#### [WHAT NEEDS TO BE DONE]
Below is a listing with pictures in it. Copy it exactly without them.

#### [DATA SHOWN]
---------------

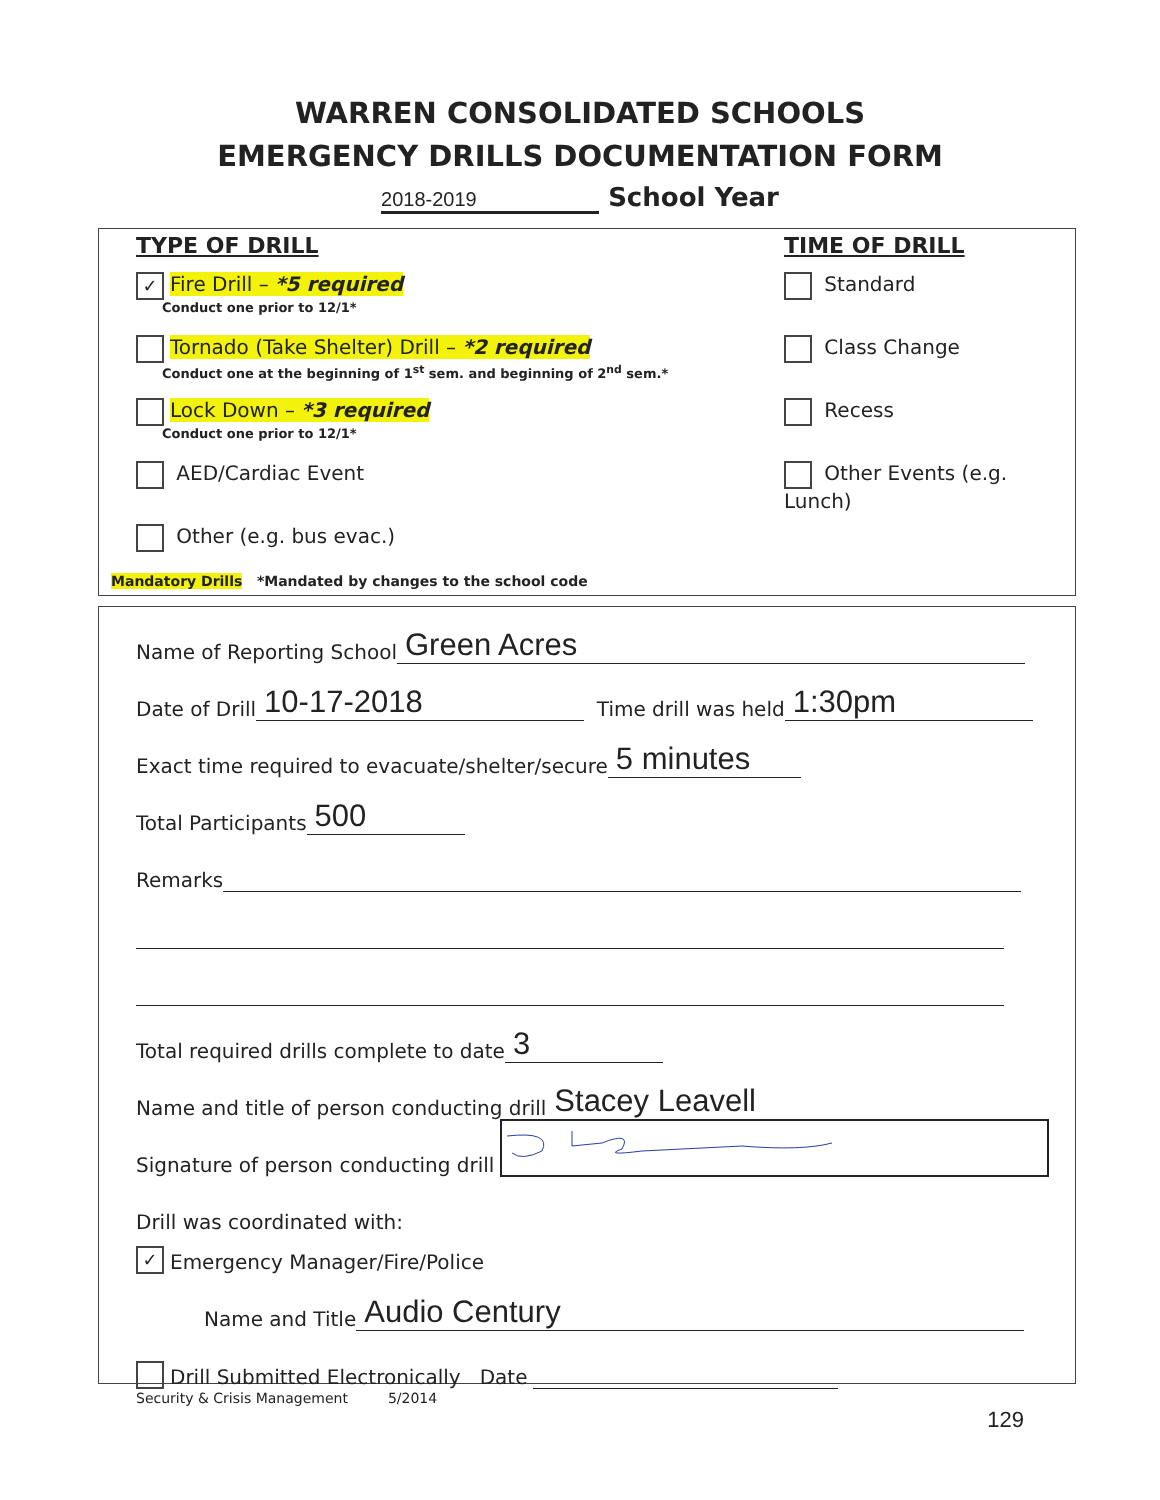WARREN CONSOLIDATED SCHOOLS
EMERGENCY DRILLS DOCUMENTATION FORM
2018-2019 School Year
TYPE OF DRILL
✓ Fire Drill – *5 required
Conduct one prior to 12/1*
Tornado (Take Shelter) Drill – *2 required
Conduct one at the beginning of 1<sup>st</sup> sem. and beginning of 2<sup>nd</sup> sem.*
Lock Down – *3 required
Conduct one prior to 12/1*
AED/Cardiac Event
Other (e.g. bus evac.)
TIME OF DRILL
Standard
Class Change
Recess
Other Events (e.g. Lunch)
Mandatory Drills *Mandated by changes to the school code
Name of Reporting School Green Acres
Date of Drill 10-17-2018 Time drill was held 1:30pm
Exact time required to evacuate/shelter/secure 5 minutes
Total Participants 500
Remarks
Total required drills complete to date 3
Name and title of person conducting drill Stacey Leavell
Signature of person conducting drill
Drill was coordinated with:
✓ Emergency Manager/Fire/Police
Name and Title Audio Century
Drill Submitted Electronically Date
Security & Crisis Management 5/2014
129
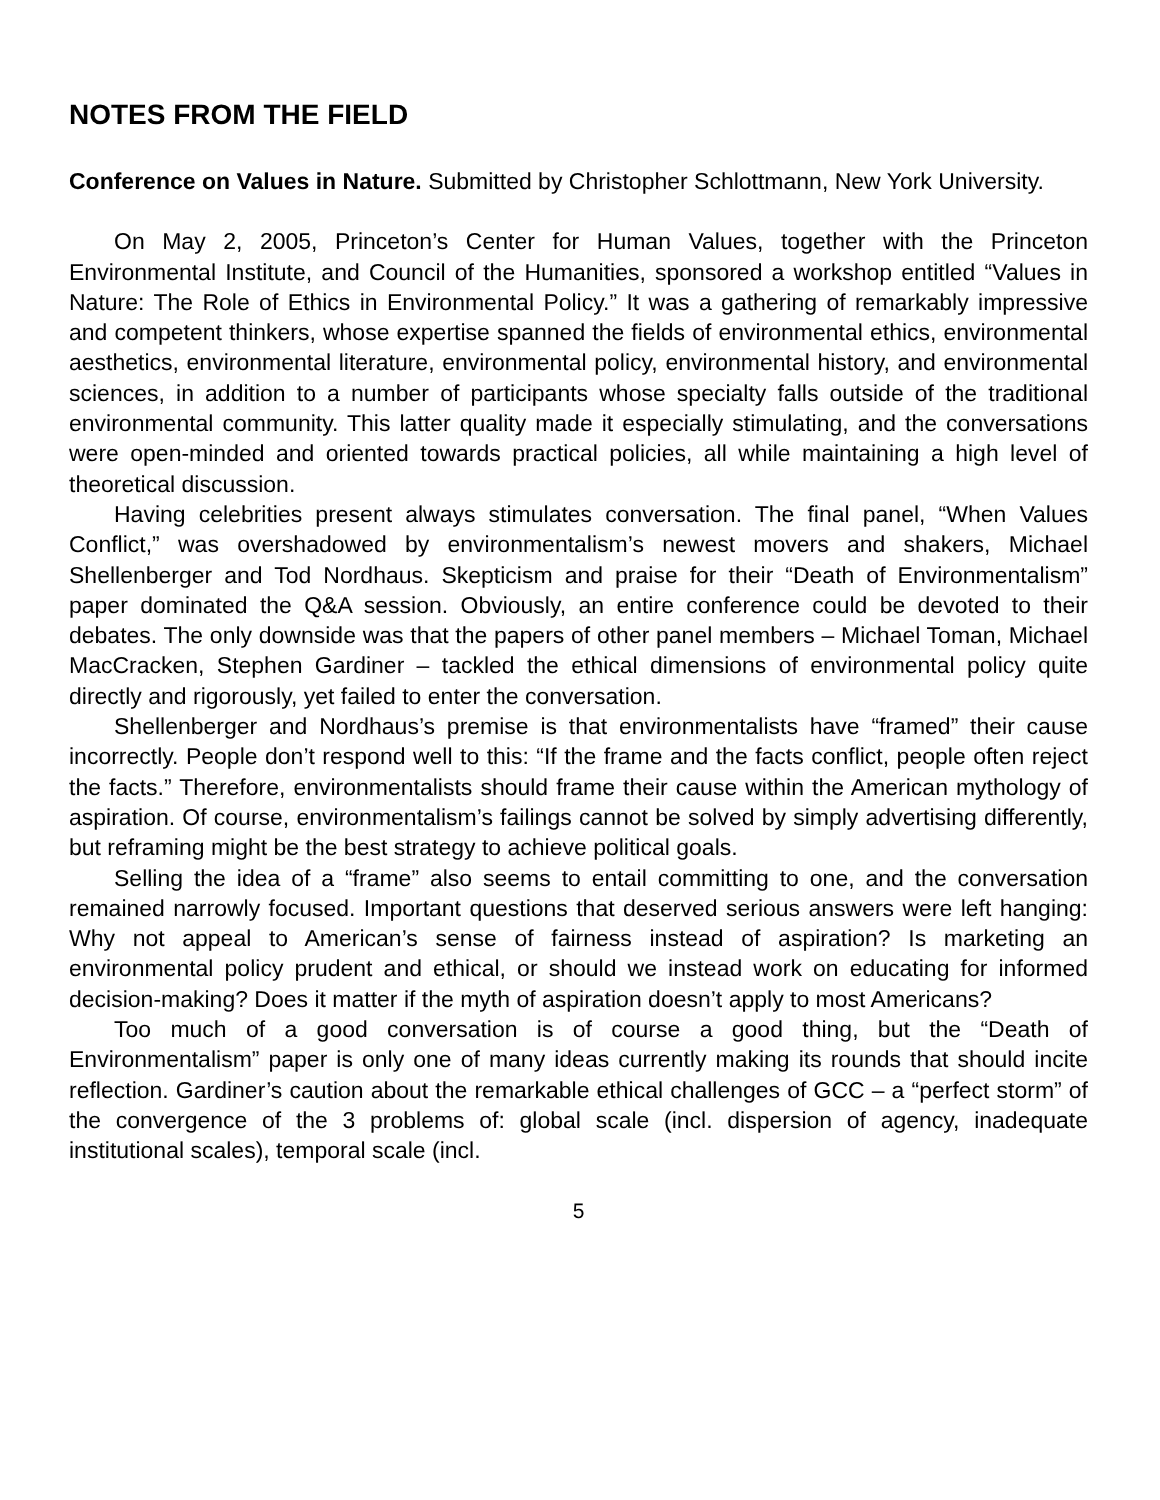NOTES FROM THE FIELD
Conference on Values in Nature. Submitted by Christopher Schlottmann, New York University.
On May 2, 2005, Princeton’s Center for Human Values, together with the Princeton Environmental Institute, and Council of the Humanities, sponsored a workshop entitled “Values in Nature: The Role of Ethics in Environmental Policy.” It was a gathering of remarkably impressive and competent thinkers, whose expertise spanned the fields of environmental ethics, environmental aesthetics, environmental literature, environmental policy, environmental history, and environmental sciences, in addition to a number of participants whose specialty falls outside of the traditional environmental community. This latter quality made it especially stimulating, and the conversations were open-minded and oriented towards practical policies, all while maintaining a high level of theoretical discussion.
Having celebrities present always stimulates conversation. The final panel, “When Values Conflict,” was overshadowed by environmentalism’s newest movers and shakers, Michael Shellenberger and Tod Nordhaus. Skepticism and praise for their “Death of Environmentalism” paper dominated the Q&A session. Obviously, an entire conference could be devoted to their debates. The only downside was that the papers of other panel members – Michael Toman, Michael MacCracken, Stephen Gardiner – tackled the ethical dimensions of environmental policy quite directly and rigorously, yet failed to enter the conversation.
Shellenberger and Nordhaus’s premise is that environmentalists have “framed” their cause incorrectly. People don’t respond well to this: “If the frame and the facts conflict, people often reject the facts.” Therefore, environmentalists should frame their cause within the American mythology of aspiration. Of course, environmentalism’s failings cannot be solved by simply advertising differently, but reframing might be the best strategy to achieve political goals.
Selling the idea of a “frame” also seems to entail committing to one, and the conversation remained narrowly focused. Important questions that deserved serious answers were left hanging: Why not appeal to American’s sense of fairness instead of aspiration? Is marketing an environmental policy prudent and ethical, or should we instead work on educating for informed decision-making? Does it matter if the myth of aspiration doesn’t apply to most Americans?
Too much of a good conversation is of course a good thing, but the “Death of Environmentalism” paper is only one of many ideas currently making its rounds that should incite reflection. Gardiner’s caution about the remarkable ethical challenges of GCC – a “perfect storm” of the convergence of the 3 problems of: global scale (incl. dispersion of agency, inadequate institutional scales), temporal scale (incl.
5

---------------

#### [YOUR RESPONSE]
WARREN CONSOLIDATED SCHOOLS
EMERGENCY DRILLS DOCUMENTATION FORM
2018-2019 School Year
TYPE OF DRILL
✓ Fire Drill – *5 required
Conduct one prior to 12/1*
Tornado (Take Shelter) Drill – *2 required
Conduct one at the beginning of 1<sup>st</sup> sem. and beginning of 2<sup>nd</sup> sem.*
Lock Down – *3 required
Conduct one prior to 12/1*
AED/Cardiac Event
Other (e.g. bus evac.)
TIME OF DRILL
Standard
Class Change
Recess
Other Events (e.g. Lunch)
Mandatory Drills *Mandated by changes to the school code
Name of Reporting School Green Acres
Date of Drill 10-17-2018 Time drill was held 1:30pm
Exact time required to evacuate/shelter/secure 5 minutes
Total Participants 500
Remarks
Total required drills complete to date 3
Name and title of person conducting drill Stacey Leavell
Signature of person conducting drill
Drill was coordinated with:
✓ Emergency Manager/Fire/Police
Name and Title Audio Century
Drill Submitted Electronically Date
Security & Crisis Management 5/2014
129
NOTES FROM THE FIELD
Conference on Values in Nature. Submitted by Christopher Schlottmann, New York University.
On May 2, 2005, Princeton’s Center for Human Values, together with the Princeton Environmental Institute, and Council of the Humanities, sponsored a workshop entitled “Values in Nature: The Role of Ethics in Environmental Policy.” It was a gathering of remarkably impressive and competent thinkers, whose expertise spanned the fields of environmental ethics, environmental aesthetics, environmental literature, environmental policy, environmental history, and environmental sciences, in addition to a number of participants whose specialty falls outside of the traditional environmental community. This latter quality made it especially stimulating, and the conversations were open-minded and oriented towards practical policies, all while maintaining a high level of theoretical discussion.
Having celebrities present always stimulates conversation. The final panel, “When Values Conflict,” was overshadowed by environmentalism’s newest movers and shakers, Michael Shellenberger and Tod Nordhaus. Skepticism and praise for their “Death of Environmentalism” paper dominated the Q&A session. Obviously, an entire conference could be devoted to their debates. The only downside was that the papers of other panel members – Michael Toman, Michael MacCracken, Stephen Gardiner – tackled the ethical dimensions of environmental policy quite directly and rigorously, yet failed to enter the conversation.
Shellenberger and Nordhaus’s premise is that environmentalists have “framed” their cause incorrectly. People don’t respond well to this: “If the frame and the facts conflict, people often reject the facts.” Therefore, environmentalists should frame their cause within the American mythology of aspiration. Of course, environmentalism’s failings cannot be solved by simply advertising differently, but reframing might be the best strategy to achieve political goals.
Selling the idea of a “frame” also seems to entail committing to one, and the conversation remained narrowly focused. Important questions that deserved serious answers were left hanging: Why not appeal to American’s sense of fairness instead of aspiration? Is marketing an environmental policy prudent and ethical, or should we instead work on educating for informed decision-making? Does it matter if the myth of aspiration doesn’t apply to most Americans?
Too much of a good conversation is of course a good thing, but the “Death of Environmentalism” paper is only one of many ideas currently making its rounds that should incite reflection. Gardiner’s caution about the remarkable ethical challenges of GCC – a “perfect storm” of the convergence of the 3 problems of: global scale (incl. dispersion of agency, inadequate institutional scales), temporal scale (incl.
5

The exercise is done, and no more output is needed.